◆ BLOK TEKS

....

Adab Menerima Tamu

Assalamu'alaikum wa rahmatullahi wa barokatuh


Silaturahmi memang sangat di anjurkan dalam Islam, karena mengandung manfaat bagi semuanya. Di antaranya, sebagaimana di sebutkan dalam hadits, dapat memanjangkan umur dan meluaskan rezqi.

yang perlu di perhatikan, karena selama ini masih kurang mendapat perhatian, adalah adab menerima tamu, terutama di luar suasana Lebaran. Di saat Lebaran, biasanya orang menerima dan menjamu tamu lebih baik daripada di hari-hari biasa.

Sesungguhnya menerima dan memuliakan tamu dengan baik bukan hanya di saat-saat Lebaran, melaikan juga berlaku di setiap waktu. Dalam Islam, memuliakan tamu hukumnya wajib, bukan sunnah. Karenanya, sangat disayangkan bila kini banyak di antara kaum musliminyang kurang memperhatikannya, atau mungkin tidak memahaminya.

Dalam sebuah hadit, Nabi SAW bersabda, "Barang siapa beriman kepada Allah dan Hari Akhir, hendaklah ia memuliakan tamunya; brang siapa beriman kepada Allah dan Hari Akhir, janganlah ia menyakiti tetangganya; dan barang siapa yang beriman kepada Allah dan Hari Akhir, hendaklah ia berkata yang baik atau diam saja." (HR Al-Bukhari dan Muslim). Dalam hadits yang lain dikatakan, "Barang siapa menyembelih suatu sembelihan untuk tamunya, sembelihannya itu menjadi tebusan dari api neraka." (HR Al-Hakim).

Memuliakan tamu berarti menerima dengan baik mereka yang datang ke tempat kita, termasuk bermalam semalam-dua malam serta menjamunya dan memberikan perbekalan kepadanya ketika ia pulang (pergi dari tempat kita) sesuai kemampuan kita.

Menjamu tamu yang datang adalah suatu keutamaan dan terhitung akhlaq yang mulia. Bahkan, memuliakan tamu sebagaimana mestinya itu dipandang tanda iman yang besar. Dalam sebuah hadits, Nabi SAW bersabda, "Barang siapa beriman kepada Allah dan Hari Akhir, hendaklah ia memuliakan tetangganya; barang siapa beriman kepada Allah dan Hari Akhir, hendaklah ia memuliakan tamunya, yakni memberikan ja-izah (hadiah) kepadanya,"

para sahabat bertanya,"Apa ja-izahnya , wahai Rasulullah?"

....

(Entri data tersimpan)
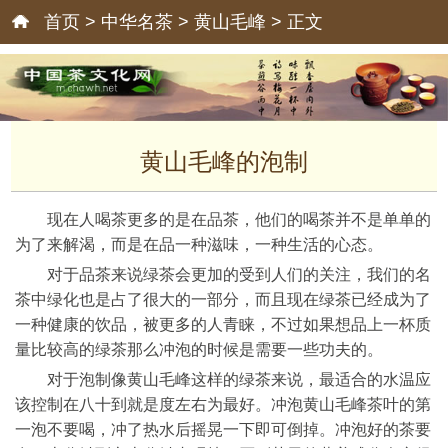
首页
>
中华名茶
>
黄山毛峰
> 正文
黄山毛峰的泡制
现在人喝茶更多的是在品茶，他们的喝茶并不是单单的
为了来解渴，而是在品一种滋味，一种生活的心态。
对于品茶来说绿茶会更加的受到人们的关注，我们的名
茶中绿化也是占了很大的一部分，而且现在绿茶已经成为了
一种健康的饮品，被更多的人青睐，不过如果想品上一杯质
量比较高的绿茶那么冲泡的时候是需要一些功夫的。
对于泡制像黄山毛峰这样的绿茶来说，最适合的水温应
该控制在八十到就是度左右为最好。冲泡黄山毛峰茶叶的第
一泡不要喝，冲了热水后摇晃一下即可倒掉。冲泡好的茶要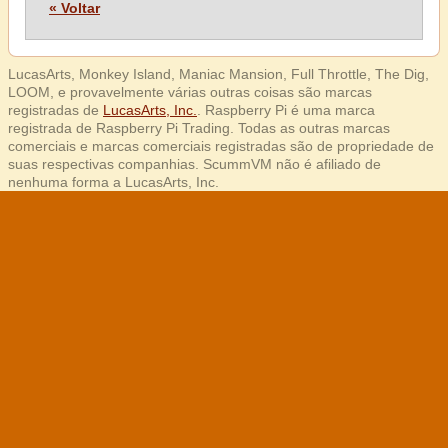
« Voltar
LucasArts, Monkey Island, Maniac Mansion, Full Throttle, The Dig,
LOOM, e provavelmente várias outras coisas são marcas
registradas de
LucasArts, Inc.
. Raspberry Pi é uma marca
registrada de Raspberry Pi Trading. Todas as outras marcas
comerciais e marcas comerciais registradas são de propriedade de
suas respectivas companhias. ScummVM não é afiliado de
nenhuma forma a LucasArts, Inc.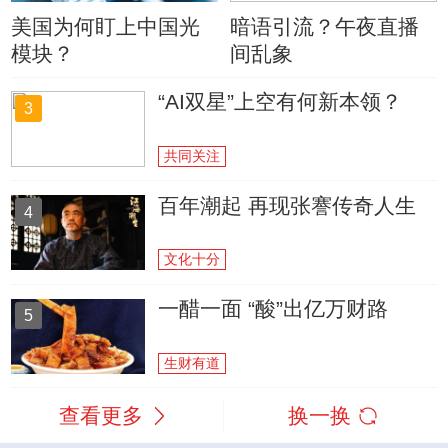
美国为何盯上中国光
暗语引流？午夜直播
模块？
间乱象
“AI双星”上空有何新本领？
3
共同关注
百年潮起 再现张謇传奇人生
4
文化十分
一醋一面 “酸”出亿万财路
5
生财有道
查看更多
换一换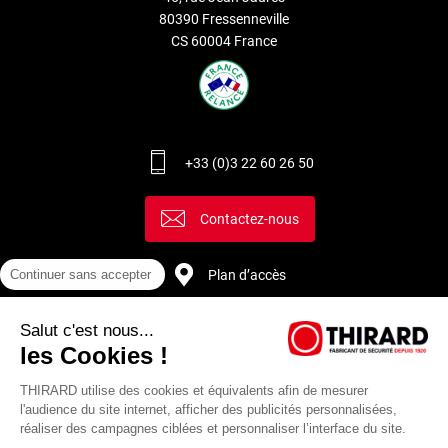
80390 Fressenneville
CS 60004 France
+33 (0)3 22 60 26 50
Contactez-nous
Plan d’accès
Continuer sans accepter
Salut c'est nous...
Recrutement
les Cookies !
THIRARD utilise des cookies et équivalents afin de mesurer
l'audience du site internet, afficher des publicités personnalisées,
réaliser des campagnes ciblées et personnaliser l’interface du site.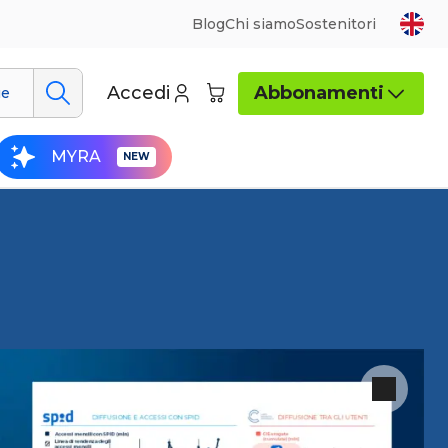
Blog
Chi siamo
Sostenitori
Accedi
Abbonamenti
ue
MYRA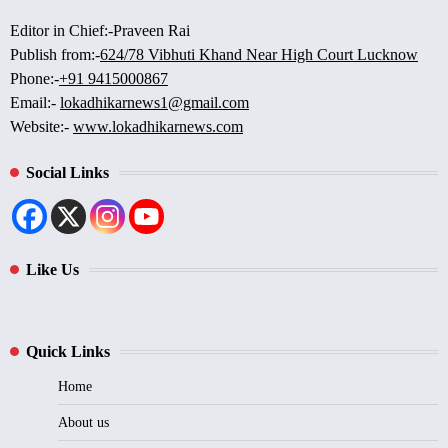
Editor in Chief:-Praveen Rai
Publish from:-
624/78 Vibhuti Khand Near High Court Lucknow
Phone:-
+91 9415000867
Email:-
lokadhikarnews1@gmail.com
Website:-
www.lokadhikarnews.com
Social Links
Like Us
Quick Links
Home
About us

....

◆ TUGAS YANG DIKERJAKAN
Tuliskan lanjutan teks tentang adab menerima tamu, mulai dari kalimat terakhir yang tercantum. Entri-entri tersebut diambil dari sumber lain.

◆ RUANG JAWABAN
Nabi menjawab, "Sehari semalam dan perjamuan tiga hari-tiga malam. Apabila telah lewat tiga hari-tiga malam, segala yang kita berikan kepada para tamu (umpamanya makan-minumnya) dihukumkan sebagai sedekah." (HR Ahmad dan Abu Daud).

Sesudah tiga hari-tiga malam kita meladeninya sebagai tamu, habislah sudah haknya dan berakhir pula kewajiban kita terhadapnya. Dan tiga hari itu, memang kita diwajibkan oleh agama untuk memuliakannya. Pada hari ia berangkat dari rumah kita, hendaklah kita berikan pada hari itu hadiah, yaitu untuk kebutuhannya sehari-semalam lamanya.

Jika tamu kita itu tidak berangkat juga dari rumah kita pada hari keempat, segala yang kita berikan kepadanya dihukumkan sedekah. Haknya sebagai tamu sudah habis dan kewajiban kita melayaninya sebagai tamu sudah selesai. Jadi, batas pertamuan itu tiga hari-tiga malam saja. Lewat dari itu, para tamu tidak boleh lagi tinggal di rumah kita, kecuali bila kita rela menerimanya.

Hal ini mengingat hadits Nabi SAW, "Dan tidak halal (tidak bolah) berdiam lama-lama di rumah orang yang menerimanya, karena yang demikian itu memberatkan tuan rumah." (HR Al-Bukhari dan Muslim).

Abu Hurairah meriwayatkan, seorang lelaki pernah datang kepada Rasulullah seraya menerangkan bahwa dirinya adalah orang yang sangat sengsara. Maka Rasulullah menyuruh agar ditanyakan kepada ummul mu'minin, adakah makanan yang dapat diberikan kepada lelaki yang datang itu.

Ummul mu'minin yang ditanya itu menjawab, tak ada sesuatu makanan yang dapat disediakan untuk tamu. Yang ada di rumah Rasul ketika itu hanyalah air.

Kemudian Rasulullah menyuruh agar ditanyakan kepada ummul mu'minin yang lain. Ternyata jawaban yang diperoleh tetap sama.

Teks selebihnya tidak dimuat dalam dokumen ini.